Written by Sam Tyler (senior consultant in our healthcare sales & marketing intelligence practice):
What is Advanced Analytics? How do you implement it? Does it really add any value? Questions such as these are beginning to plague healthcare business leaders across the nation.
First, some definitions. Business Intelligence has been around for several decades (longer if you include former names such as decision support). It refers to the creation of reports, dashboards, or scorecards that explain what happened and why it happened. It also refers to the acquisition, processing, and storage of data within a standardized format.
Exploratory Data Analysis is the mining of data to look for relationships within the data. Tasks such as segmentation, frequency analysis, and correlation analysis fall under this umbrella. This step often precedes predictive analytics or prescriptive analytics.

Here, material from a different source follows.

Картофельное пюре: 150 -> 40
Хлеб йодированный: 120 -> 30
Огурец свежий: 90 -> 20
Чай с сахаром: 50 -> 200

Several people confuse advanced analytics with predictive analytics. But, whereas advanced analytics is a general term, predictive analytics specifically focuses on determining an outcome based on historical data. There are several algorithms that accomplish this. The trick is knowing which algorithms fall into which scenarios. For example, I wouldn’t use an ARIMA model (predicts based on time alone) for a prediction on leads value.
Prescriptive analytics tells you what you should do. It can involve heuristics to troubleshoot revenue cycle problems or other operational issues. It can also prescribe emerging markets to pursue. This form of analytics combines the data with the business knowledge to make the best guess as to where to go next.
On top of this is artificial intelligence: the automating and “learning” of the models to self-correct over time. All of these steps beyond business intelligence fall under the umbrella of “Advanced Analytics”. (Although, arguably, artificial intelligence does not as most projects fail to consider how to leverage AI to maintain models. There is also the consideration that AI is the step after the initial project.)
Second, implementation. At a high level, it’s simply (1) Analyze the data for relationships, (2) Create an initial model, (3) Test the model, and (4) Apply the model to a test situation. At a lower level, things begin to break down. Most organizations are not ready because they do not have the data organized or even identified as to what would create the most value. And, even within an industry, there is no “one model fits all” that all the statistical models in the world just latch on to. It’s unique to each company.
Finally, technically minded people latch onto the solution and the model and fail to provide the final step to realize value: the pilot project. You see, usually by the end of all this, there are several possible changes to make or opportunities to pursue. But unfortunately, the project usually stops there. The next step would be to create an experiment to see if the changes identified will hold any value. If it’s successful, they can be rolled out to the whole organization or modified to address unforeseen concerns. Then, and only then, will you see real value from advanced analytics.
In summary, the term “Advanced Analytics” is often overused and has a lot of hype around it. But with the correct skill set, appropriate amount and structure of data, and correct oversight, it will add value.